TO-DO ITEM: Below are records; how many of their lines contain "Value"? Answer with only the number.

DATA PROVIDED:
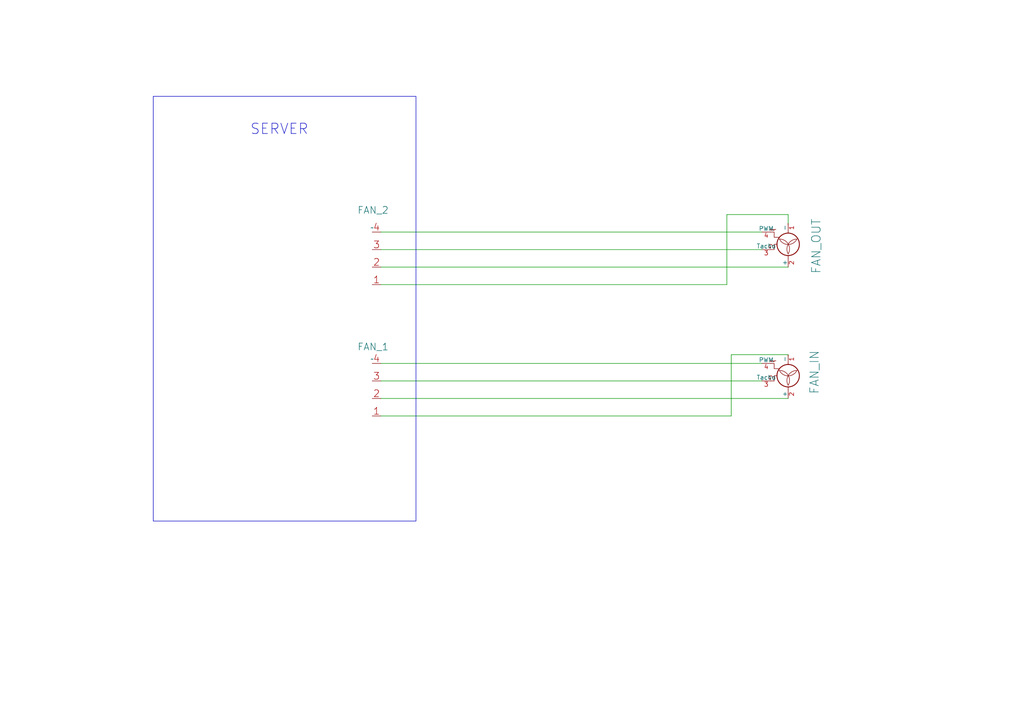
<source format=kicad_sch>
(kicad_sch
	(version 20231120)
	(generator "eeschema")
	(generator_version "8.0")
	(uuid "d4286a77-733f-49b9-a774-dbe976ceb83a")
	(paper "A4")
	
	(wire
		(pts
			(xy 228.6 102.87) (xy 212.09 102.87)
		)
		(stroke
			(width 0)
			(type default)
		)
		(uuid "09426b4e-8b4e-4236-b937-5004ea68a4ca")
	)
	(wire
		(pts
			(xy 110.49 105.41) (xy 220.98 105.41)
		)
		(stroke
			(width 0)
			(type default)
		)
		(uuid "100c871a-5092-41d2-834b-d6afe17bfed1")
	)
	(wire
		(pts
			(xy 212.09 102.87) (xy 212.09 120.65)
		)
		(stroke
			(width 0)
			(type default)
		)
		(uuid "141ca474-7ddf-4c27-b31f-9e5c2d82de05")
	)
	(wire
		(pts
			(xy 212.09 120.65) (xy 110.49 120.65)
		)
		(stroke
			(width 0)
			(type default)
		)
		(uuid "155135c6-0265-4540-8b93-8c251b3f994c")
	)
	(wire
		(pts
			(xy 210.82 82.55) (xy 110.49 82.55)
		)
		(stroke
			(width 0)
			(type default)
		)
		(uuid "387eb69f-67f4-47cf-94e2-e4c45172bff4")
	)
	(wire
		(pts
			(xy 110.49 77.47) (xy 228.6 77.47)
		)
		(stroke
			(width 0)
			(type default)
		)
		(uuid "3b8ea15c-c991-492a-a488-be2946256654")
	)
	(wire
		(pts
			(xy 210.82 62.23) (xy 210.82 82.55)
		)
		(stroke
			(width 0)
			(type default)
		)
		(uuid "6616f8f4-9660-4c67-990a-f20e16dabfa3")
	)
	(wire
		(pts
			(xy 228.6 62.23) (xy 210.82 62.23)
		)
		(stroke
			(width 0)
			(type default)
		)
		(uuid "679efd22-f766-42bc-98a4-6a4492878938")
	)
	(wire
		(pts
			(xy 110.49 67.31) (xy 220.98 67.31)
		)
		(stroke
			(width 0)
			(type default)
		)
		(uuid "a8f8899a-3b84-49ef-b4a9-a6f8b3fe9a01")
	)
	(wire
		(pts
			(xy 110.49 110.49) (xy 220.98 110.49)
		)
		(stroke
			(width 0)
			(type default)
		)
		(uuid "c2cff906-ed19-419c-af2e-a8af59181c0d")
	)
	(wire
		(pts
			(xy 110.49 115.57) (xy 228.6 115.57)
		)
		(stroke
			(width 0)
			(type default)
		)
		(uuid "c4b0bc9d-171a-4832-8cde-e98f820379f9")
	)
	(wire
		(pts
			(xy 110.49 72.39) (xy 220.98 72.39)
		)
		(stroke
			(width 0)
			(type default)
		)
		(uuid "c8c58770-0e6a-4319-9c04-d488744ffdf6")
	)
	(wire
		(pts
			(xy 228.6 64.77) (xy 228.6 62.23)
		)
		(stroke
			(width 0)
			(type default)
		)
		(uuid "c9b61639-46e0-4958-963f-8d9ceb21230a")
	)
	(rectangle
		(start 44.45 27.94)
		(end 120.65 151.13)
		(stroke
			(width 0)
			(type default)
		)
		(fill
			(type none)
		)
		(uuid 50d543cc-a92b-4ef4-bb23-6f7fd897ccc0)
	)
	(text "SERVER"
		(exclude_from_sim no)
		(at 81.026 37.592 0)
		(effects
			(font
				(size 3 3)
			)
		)
		(uuid "ae0ada5c-79ed-47e1-9661-851603a121cb")
	)
	(symbol
		(lib_id "Connector:Conn_01x04_(wide)")
		(at 107.95 87.63 180)
		(unit 1)
		(exclude_from_sim no)
		(in_bom yes)
		(on_board yes)
		(dnp no)
		(uuid "2070dd2a-4277-4778-bc31-d2222dc6c5e2")
		(property "Reference" "FAN_2"
			(at 108.204 60.96 0)
			(effects
				(font
					(size 2 2)
				)
			)
		)
		(property "Value" "~"
			(at 107.95 66.04 0)
			(effects
				(font
					(size 1.27 1.27)
				)
			)
		)
		(property "Footprint" ""
			(at 107.95 87.63 0)
			(effects
				(font
					(size 1.27 1.27)
				)
				(hide yes)
			)
		)
		(property "Datasheet" ""
			(at 107.95 87.63 0)
			(effects
				(font
					(size 1.27 1.27)
				)
				(hide yes)
			)
		)
		(property "Description" ""
			(at 107.95 87.63 0)
			(effects
				(font
					(size 1.27 1.27)
				)
				(hide yes)
			)
		)
		(pin "4"
			(uuid "683b7be9-ac29-4f7b-9d29-7728e0d88302")
		)
		(pin "2"
			(uuid "f9c1d464-8160-42d2-8a05-b348cbf0d992")
		)
		(pin "1"
			(uuid "1f4953f2-f9fe-4f8d-a6a9-7d007df6b477")
		)
		(pin "3"
			(uuid "46cfbecb-2b5e-4984-b8e9-206ba965222c")
		)
		(instances
			(project "Узел Питания и управления"
				(path "/6115ee0e-5e78-4c0d-871b-9dd505856633/e3a16fec-0e0e-4f05-8388-5724ff9ef6ac"
					(reference "FAN_2")
					(unit 1)
				)
			)
		)
	)
	(symbol
		(lib_id "Connector:Conn_01x04_(wide)")
		(at 107.95 125.73 180)
		(unit 1)
		(exclude_from_sim no)
		(in_bom yes)
		(on_board yes)
		(dnp no)
		(uuid "48d240e0-19c1-492a-bcc7-7f316f10c4e1")
		(property "Reference" "FAN_1"
			(at 108.204 100.584 0)
			(effects
				(font
					(size 2 2)
				)
			)
		)
		(property "Value" "~"
			(at 107.95 104.14 0)
			(effects
				(font
					(size 1.27 1.27)
				)
			)
		)
		(property "Footprint" ""
			(at 107.95 125.73 0)
			(effects
				(font
					(size 1.27 1.27)
				)
				(hide yes)
			)
		)
		(property "Datasheet" ""
			(at 107.95 125.73 0)
			(effects
				(font
					(size 1.27 1.27)
				)
				(hide yes)
			)
		)
		(property "Description" ""
			(at 107.95 125.73 0)
			(effects
				(font
					(size 1.27 1.27)
				)
				(hide yes)
			)
		)
		(pin "4"
			(uuid "11974657-2855-4dc7-ba9d-6d6f65bf5afc")
		)
		(pin "2"
			(uuid "06d3ff7a-0e71-45b9-b7c0-b5dbeaaa6d94")
		)
		(pin "1"
			(uuid "b0229dae-1447-45fe-ade3-46d20526bdfa")
		)
		(pin "3"
			(uuid "ffc1ebdf-44e9-49cf-b79f-79c7d6046699")
		)
		(instances
			(project "Узел Питания и управления"
				(path "/6115ee0e-5e78-4c0d-871b-9dd505856633/e3a16fec-0e0e-4f05-8388-5724ff9ef6ac"
					(reference "FAN_1")
					(unit 1)
				)
			)
		)
	)
	(symbol
		(lib_id "Motor:Fan_CPU_4pin")
		(at 228.6 69.85 0)
		(mirror x)
		(unit 1)
		(exclude_from_sim no)
		(in_bom yes)
		(on_board yes)
		(dnp no)
		(uuid "eab13a9e-1527-44af-b8fa-474753b87b3e")
		(property "Reference" "M6"
			(at 233.68 69.85 90)
			(effects
				(font
					(size 1.27 1.27)
				)
				(hide yes)
			)
		)
		(property "Value" "FAN_OUT"
			(at 236.728 71.374 90)
			(effects
				(font
					(size 2.5 2.5)
				)
			)
		)
		(property "Footprint" ""
			(at 228.6 70.104 0)
			(effects
				(font
					(size 1.27 1.27)
				)
				(hide yes)
			)
		)
		(property "Datasheet" "http://www.formfactors.org/developer%5Cspecs%5Crev1_2_public.pdf"
			(at 228.6 70.104 0)
			(effects
				(font
					(size 1.27 1.27)
				)
				(hide yes)
			)
		)
		(property "Description" "CPU Fan, tacho output, PWM input, 4-pin connector"
			(at 228.6 69.85 0)
			(effects
				(font
					(size 1.27 1.27)
				)
				(hide yes)
			)
		)
		(pin "3"
			(uuid "0117d7e1-134f-4743-8d15-0b0b88e670de")
		)
		(pin "4"
			(uuid "7d93e2ee-23c8-4fff-98d9-97da9a972b29")
		)
		(pin "2"
			(uuid "0818ffa6-01d0-4a5e-aafa-93e1b56578a7")
		)
		(pin "1"
			(uuid "fab50a3a-c0ab-4a62-af68-5f204906044d")
		)
		(instances
			(project "Узел Питания и управления"
				(path "/6115ee0e-5e78-4c0d-871b-9dd505856633/e3a16fec-0e0e-4f05-8388-5724ff9ef6ac"
					(reference "M6")
					(unit 1)
				)
			)
		)
	)
	(symbol
		(lib_id "Motor:Fan_CPU_4pin")
		(at 228.6 107.95 0)
		(mirror x)
		(unit 1)
		(exclude_from_sim no)
		(in_bom yes)
		(on_board yes)
		(dnp no)
		(uuid "fed9c753-f989-4163-a608-c74f736bdcf9")
		(property "Reference" "M5"
			(at 233.68 107.95 90)
			(effects
				(font
					(size 1.27 1.27)
				)
				(hide yes)
			)
		)
		(property "Value" "FAN_IN"
			(at 236.22 107.95 90)
			(effects
				(font
					(size 2.5 2.5)
				)
			)
		)
		(property "Footprint" ""
			(at 228.6 108.204 0)
			(effects
				(font
					(size 1.27 1.27)
				)
				(hide yes)
			)
		)
		(property "Datasheet" "http://www.formfactors.org/developer%5Cspecs%5Crev1_2_public.pdf"
			(at 228.6 108.204 0)
			(effects
				(font
					(size 1.27 1.27)
				)
				(hide yes)
			)
		)
		(property "Description" "CPU Fan, tacho output, PWM input, 4-pin connector"
			(at 228.6 107.95 0)
			(effects
				(font
					(size 1.27 1.27)
				)
				(hide yes)
			)
		)
		(pin "3"
			(uuid "392869f8-c6ee-4f4e-9848-13a78cb27fb9")
		)
		(pin "4"
			(uuid "5b1d026c-4d4a-4efe-a406-40623ab2a8c9")
		)
		(pin "2"
			(uuid "fab96016-703e-409b-9c8c-94b147adabf9")
		)
		(pin "1"
			(uuid "4a33b1e9-a4ea-4d97-bf95-ef6e9c22f8b8")
		)
		(instances
			(project "Узел Питания и управления"
				(path "/6115ee0e-5e78-4c0d-871b-9dd505856633/e3a16fec-0e0e-4f05-8388-5724ff9ef6ac"
					(reference "M5")
					(unit 1)
				)
			)
		)
	)
)

</source>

RESULT OF THIS TASK: 4